Here I’ll share how Withum has served its clients in addressing this business problem:
- For private family-run companies, it is coming to “next generation up.” Are they ready, and do they share their parents’/grandparents' aspirations to continue? Certainly, skills are going to vary for the succession. Have you intentionally thought about and discussed Succession Planning? When we host workshops/sessions with the upcoming generation, wow, there is so much forthcoming information we learn that has not been shared with their parents/grandparents/siblings. We assess the organization overall and conclude who can best support a defined organization role. Then we need to consider updates to operating and compensation agreements and income/estate tax plans to name a few key tasks. There is much more to the transition, which deserves a conversation or two.
- A sobering outcome of succession planning is that the children, the “next generation up,” prefer not to follow in the footsteps of those before them. Okay, so now what? Well, we can move into either finding a suitor to combine forces or consider a sale if our founders are done with the business. If they are not done, see the below points of consideration. No matter the path, Withum can support and provide their expertise.
- If the decision is to stay, not combine with another company and operate with your existing employees, we’ll need to analyze and digest which team member is best suited for which role, focusing on strengths and removing distractions. Typically, we’ll still be left with the opportunity to improve talent. We suggest establishing a mentor and education program and a specific recruiting plan. Typically, this requires a significant update to documentation as this is never a priority at companies. Benefits from our assistance have been connected with “Rethinking How Work Gets Done” in today’s digital workplace. Some examples to pay attention to that help rethink how work gets done are productivity and collaboration tools, information sharing, business software for sales, marketing, procurement, and accounting software. Implementing or upgrading these technologies propel your organization towards modernization improvements that will positively impact efficiencies. Our clients gain access to Withum’s education series and can also establish formal training classes with us. You can also formalize a support plan/help desk operation with us.

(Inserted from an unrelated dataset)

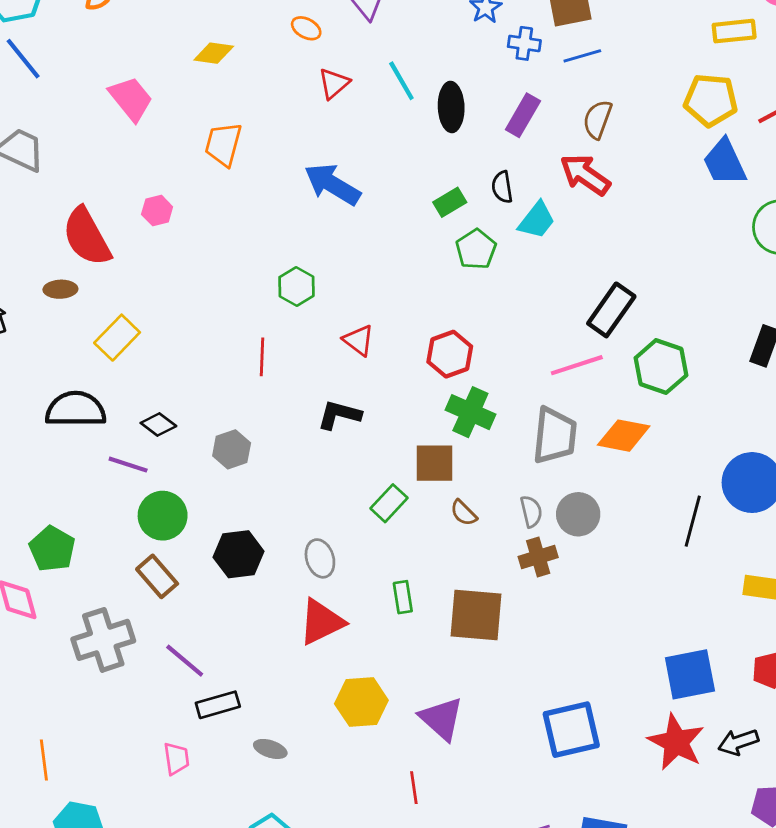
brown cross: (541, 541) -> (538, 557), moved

If the ultimate end path is a sale, we’ve buttoned up and positioned the company to be more attractive overall.
- Sometimes, the talent analysis reveals there are more holes than we like. You have tried recruiting and still encounter vacancy rates with long durations. You decided merging or selling is not in the plan. So now what? Well, you could communicate with customers and reset expectations about delivery or not being able to serve them at all and drive them to competitors. No owner and business leader wants that to happen. We know there is talent out there amongst other companies, but it's a competitive world. Employees today have higher expectations and great demands as to how they want to work (remote/hybrid). In this case, it may be time to consider third-party consulting services to help fill that talent void versus waiting for an uncertain amount of time and possibly letting your customer base down. These third-party consulting companies are often larger firms with an established reputation, sophistication, structure, discipline, and empowering programs, earning them the right to be a trusted advisor.
Earlier, I mentioned “quiet” is the workplace word for 2023, and it is time to introduce you to an article with said title published by Madison Hoff on Feb. 25, 2023, and released thru Insider.
The article covers “quiet quitting,” “quiet hiring,” and “quiet firing,” each marking a trend in how workers and employers are continuing to adapt to changes in how to work in the last three years after the start of the pandemic. These trends certainly impact how we solve for the void from the aging workforce.